Persona 5 gave us Joker and Ryuji, but speculating about their queerness has always been a little uncomfortable. In some ways, making Joker and Ryuji gay in fanfiction is relatively harmless – people write all kinds of ships in fanfiction, and shipping two characters who are clearly extremely close to each other makes sense. You can also use Joker's responses to flirt with Ryuji, even if just for a joke, and the pair do have an undeniable chemistry and physical closeness. Then again, boys are allowed to be close friends without being gay. If one of the societal symptoms of toxic masculinity is men bottling their feelings up, another is the labelling of men and boys who don't conform to these toxic standards as feminine or gay.
Joker has a multitude of romantic pursuits in Persona 5, and while some have shades of "OMG stepbro!" or feature concerning age gaps, all of them are straight.

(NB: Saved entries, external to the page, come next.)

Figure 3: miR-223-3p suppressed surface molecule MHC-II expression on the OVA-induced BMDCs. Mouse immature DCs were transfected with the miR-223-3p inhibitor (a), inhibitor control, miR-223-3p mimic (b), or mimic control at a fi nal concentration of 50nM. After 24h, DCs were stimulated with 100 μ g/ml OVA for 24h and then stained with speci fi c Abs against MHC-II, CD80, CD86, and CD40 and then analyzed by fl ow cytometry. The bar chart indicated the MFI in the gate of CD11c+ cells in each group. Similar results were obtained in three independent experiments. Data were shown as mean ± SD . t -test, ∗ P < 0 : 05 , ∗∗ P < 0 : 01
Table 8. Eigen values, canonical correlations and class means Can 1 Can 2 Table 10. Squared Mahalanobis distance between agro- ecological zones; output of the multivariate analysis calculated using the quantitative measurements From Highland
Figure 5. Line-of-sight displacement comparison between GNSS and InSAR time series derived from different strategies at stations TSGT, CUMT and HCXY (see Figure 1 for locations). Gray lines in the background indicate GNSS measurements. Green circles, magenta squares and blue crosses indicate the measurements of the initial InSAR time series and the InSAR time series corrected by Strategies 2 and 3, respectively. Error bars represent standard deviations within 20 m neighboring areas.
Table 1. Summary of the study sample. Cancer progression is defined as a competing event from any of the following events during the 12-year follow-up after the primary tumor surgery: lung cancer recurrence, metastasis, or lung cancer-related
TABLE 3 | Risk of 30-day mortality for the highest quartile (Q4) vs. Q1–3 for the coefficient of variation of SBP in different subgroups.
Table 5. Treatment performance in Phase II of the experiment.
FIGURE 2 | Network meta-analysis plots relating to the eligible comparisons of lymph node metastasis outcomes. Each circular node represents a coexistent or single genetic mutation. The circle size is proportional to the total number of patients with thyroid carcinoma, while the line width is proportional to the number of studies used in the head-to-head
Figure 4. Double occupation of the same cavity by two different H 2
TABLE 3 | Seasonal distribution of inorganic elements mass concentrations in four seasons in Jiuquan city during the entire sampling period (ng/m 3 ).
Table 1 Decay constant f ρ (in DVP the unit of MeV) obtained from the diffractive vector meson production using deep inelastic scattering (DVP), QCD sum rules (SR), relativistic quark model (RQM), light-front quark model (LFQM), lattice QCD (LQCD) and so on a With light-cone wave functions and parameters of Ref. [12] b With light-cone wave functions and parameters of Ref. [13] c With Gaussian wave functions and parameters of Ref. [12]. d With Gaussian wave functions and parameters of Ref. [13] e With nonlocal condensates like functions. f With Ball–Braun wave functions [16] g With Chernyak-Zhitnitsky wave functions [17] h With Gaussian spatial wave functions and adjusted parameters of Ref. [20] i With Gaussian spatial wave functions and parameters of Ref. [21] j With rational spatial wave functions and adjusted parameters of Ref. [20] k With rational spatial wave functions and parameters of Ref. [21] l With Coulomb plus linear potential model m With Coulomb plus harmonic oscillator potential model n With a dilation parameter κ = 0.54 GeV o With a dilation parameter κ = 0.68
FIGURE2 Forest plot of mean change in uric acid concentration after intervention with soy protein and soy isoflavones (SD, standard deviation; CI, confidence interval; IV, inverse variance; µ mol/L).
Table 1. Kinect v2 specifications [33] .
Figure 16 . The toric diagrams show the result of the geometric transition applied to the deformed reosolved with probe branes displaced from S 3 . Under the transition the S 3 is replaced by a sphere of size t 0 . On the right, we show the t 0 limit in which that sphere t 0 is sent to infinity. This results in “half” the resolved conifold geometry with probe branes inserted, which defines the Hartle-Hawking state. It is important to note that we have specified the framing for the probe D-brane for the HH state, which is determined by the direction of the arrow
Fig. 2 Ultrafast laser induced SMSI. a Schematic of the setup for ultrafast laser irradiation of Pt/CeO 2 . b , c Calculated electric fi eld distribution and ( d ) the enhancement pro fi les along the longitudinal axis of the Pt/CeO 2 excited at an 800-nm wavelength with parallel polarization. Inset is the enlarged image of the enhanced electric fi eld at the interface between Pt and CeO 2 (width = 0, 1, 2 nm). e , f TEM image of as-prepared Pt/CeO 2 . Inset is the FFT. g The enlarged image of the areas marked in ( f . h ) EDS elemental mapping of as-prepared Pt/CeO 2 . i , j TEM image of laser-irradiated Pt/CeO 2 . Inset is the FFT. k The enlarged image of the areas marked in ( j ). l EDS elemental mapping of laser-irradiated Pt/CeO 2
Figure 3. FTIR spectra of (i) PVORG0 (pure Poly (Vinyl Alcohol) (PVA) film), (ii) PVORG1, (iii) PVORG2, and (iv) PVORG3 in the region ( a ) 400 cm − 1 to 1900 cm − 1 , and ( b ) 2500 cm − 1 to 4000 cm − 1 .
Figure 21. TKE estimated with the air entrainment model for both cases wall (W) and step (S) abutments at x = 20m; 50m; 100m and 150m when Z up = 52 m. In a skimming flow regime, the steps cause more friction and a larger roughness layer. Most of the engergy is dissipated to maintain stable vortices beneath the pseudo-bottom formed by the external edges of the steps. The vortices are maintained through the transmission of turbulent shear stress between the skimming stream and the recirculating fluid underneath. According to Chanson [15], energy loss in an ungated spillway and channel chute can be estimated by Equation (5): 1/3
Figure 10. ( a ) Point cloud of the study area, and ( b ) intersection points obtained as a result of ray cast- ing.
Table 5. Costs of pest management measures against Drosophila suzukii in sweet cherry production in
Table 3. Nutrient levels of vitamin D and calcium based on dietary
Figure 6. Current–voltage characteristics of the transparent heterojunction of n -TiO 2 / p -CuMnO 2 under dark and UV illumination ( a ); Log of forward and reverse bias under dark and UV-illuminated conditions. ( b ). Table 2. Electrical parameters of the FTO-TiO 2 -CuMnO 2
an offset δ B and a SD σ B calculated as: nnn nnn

There isn't much point in speculating about Joker's sexuality – the game tells us pretty clearly that Joker likes chicks. Sure, it's less obvious with Ryuji, and there was room in Persona 5 Strikers for, if nothing else, some acknowledgement of their chemistry, but Joker is straight. And, as many an angry white man on the internet has told you, there's nothing wrong with being straight.
Persona 6 however won't be all about Joker, it'll be about an entirely new character. Given the ways Personas 4 and 5 focus on media consumption, an influencer seems like a suitable candidate for the next game, but we have no clue what it will be about, what its metaverse will look like, nor who the protagonist will be. Surely there's room though for at least one queer romance? I know playersexual protagonists have their own issues, but a) most players would prefer playersexual to straight only if those are the only options, and b) the character could be canonically bisexual rather than having their sexuality dictated by your choices.
There's an understandable desire for Persona 6 to give us a queer option too. I've criticised Persona 5's romances previously – it will never not be weird that a game where the first villain is a teacher who molests his students then allows you to date your own teacher – but if you look at the ones that don't have this ick factor attached to them, they're brilliant. Haru is shy and withdrawn, but can be coaxed out of her shell the more you get to know her in these sweet, private moments. Makoto lets her guard down the longer you spend time with her, while Ann, one of the victims of the grooming teacher, lets herself be more vulnerable around you, shedding her preppy, defensive front. Arguably, we should see this depth of Ann's character away from the romance – hence why she's the more fitting protagonist – but having it locked behind a romance shows the level of thought and storytelling we see in Persona's romances. In Persona 6, whenever it arrives, a queer romance deserves the chance to flourish too.